(1.) This is defendant's second appeal arising out of a suit instituted by plaintiffs-respondents 1 to 4 for partition. Briefly, the plaintiffs' case was that the plaintiffs and defendant 1 Sobhagmal were brothers and were entitled to succeed to the property of their brother Chandmal, who died on 17-9-1960. It was averred that defendant 1, however, denied the right of the plaintiffs to succeed to the estate of deceased Chandmal on the ground that his son defendant 2 Ashok Kumar was adopted by deceased Chandmal. Hence the plaintiffs filed the suit for partition. The suit was resisted by the defendants mainly on the ground that deceased Chandmal had adopted defendant 2 Ashok Kumar, son of defendant 1, two years prior to the death of Chandmal and, therefore, defendant 2 Ashok Kumar alone was entitled to succeed to the property of deceased Chandmal. The trial court, after appreciating the evidence on record, found that defendant 2 Ashok Kumar was validly adopted by deceased Chandmal and hence, he alone was entitled to succeed to the property of deceased Chandmal. In this view of the matter, the trial Court dismissed the plaintiffs' suit. On appeal, the lower appellate court held that defendant 2 Ashok Kumar was not proved to be the adopted son of deceased Chandmal. The lower appellate court, therefore, allowed the appeal and setting aside the judgment and decree passed by the trial court, decreed the plaintiffs' suit for partition. Hence, defendant 2 Ashok Kumar has preferred this second appeal.
(2.) Shri Sanghi, learned counsel for the appellant, contended that the lower appellate court had ignored the material evidence on record and without giving any cogent reason for interfering with the finding of fact arrived at by the trial court, set it aside. It was urged that the entire approach of the lower appellate court was perverse and findings were, therefore, vitiated. In reply, it was contended by Shri Saxena, learned counsel for the respondents, that the evidence led by the defendant-appellant to prove adoption was not reliable and the lower appellate court was, therefore, justified in holding that the adoption was not proved.

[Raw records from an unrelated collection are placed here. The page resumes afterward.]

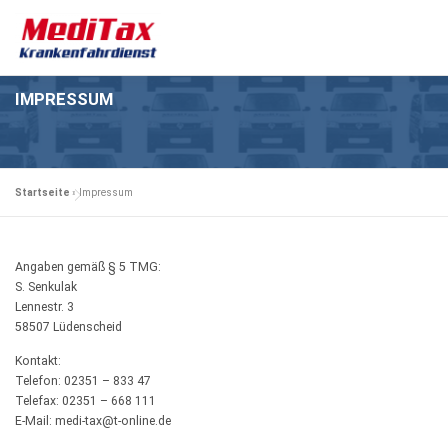
Zum
Inhalt
Menü
springen
IMPRESSUM
BUCHUNG
LEISTUNGEN
UNSER SERVICE
KRANKENBEFÖRDERUNG
Startseite
»
Impressum
UNSERE PARTNER
KONTAKT
Angaben gemäß § 5 TMG:
S. Senkulak
Lennestr. 3
58507 Lüdenscheid
Kontakt:
Telefon: 02351 – 833 47
Telefax: 02351 – 668 111
E-Mail: medi-tax@t-online.de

(3.) Before I proceed to appreciate the contentions urged on behalf of the parties, it is necessary to bear in mind that in a second appeal, interference with finding of fact, however erroneous, is not permissible unless the finding arrived at by the lower appellate court is based on misreading of evidence on record or has been arrived at by ignoring material evidence on record or is vitiated by any error of law. It has also to be seen whether the lower appellate court, in reversing the finding of fact reached by the trial court, has adhered to the well settled principle that where there is a conflict of oral evidence on any matter in issue and its resolution turns upon the credibility of the witnesses the appellate court should permit the findings of fact recorded by the trial court to prevail unless it clearly appears, as observed by the Supreme Court in Madhusudan Das v. Smt. Narayani Bai, AIR 1983 SC 114, that some special feature about the evidence of a particular witness has escaped the notice of the trial court or there is a sufficient balance of improbability to displace its opinion as to where the credibility lies. It is, therefore, necessary to turn to the judgment of the trial court to find out as to how it has proceeded to appreciate the evidence on record and has evaluated it and then to find out whether, in the circumstances of the case, the lower appellate court was justified in reversing the finding of the trial court regarding adoption.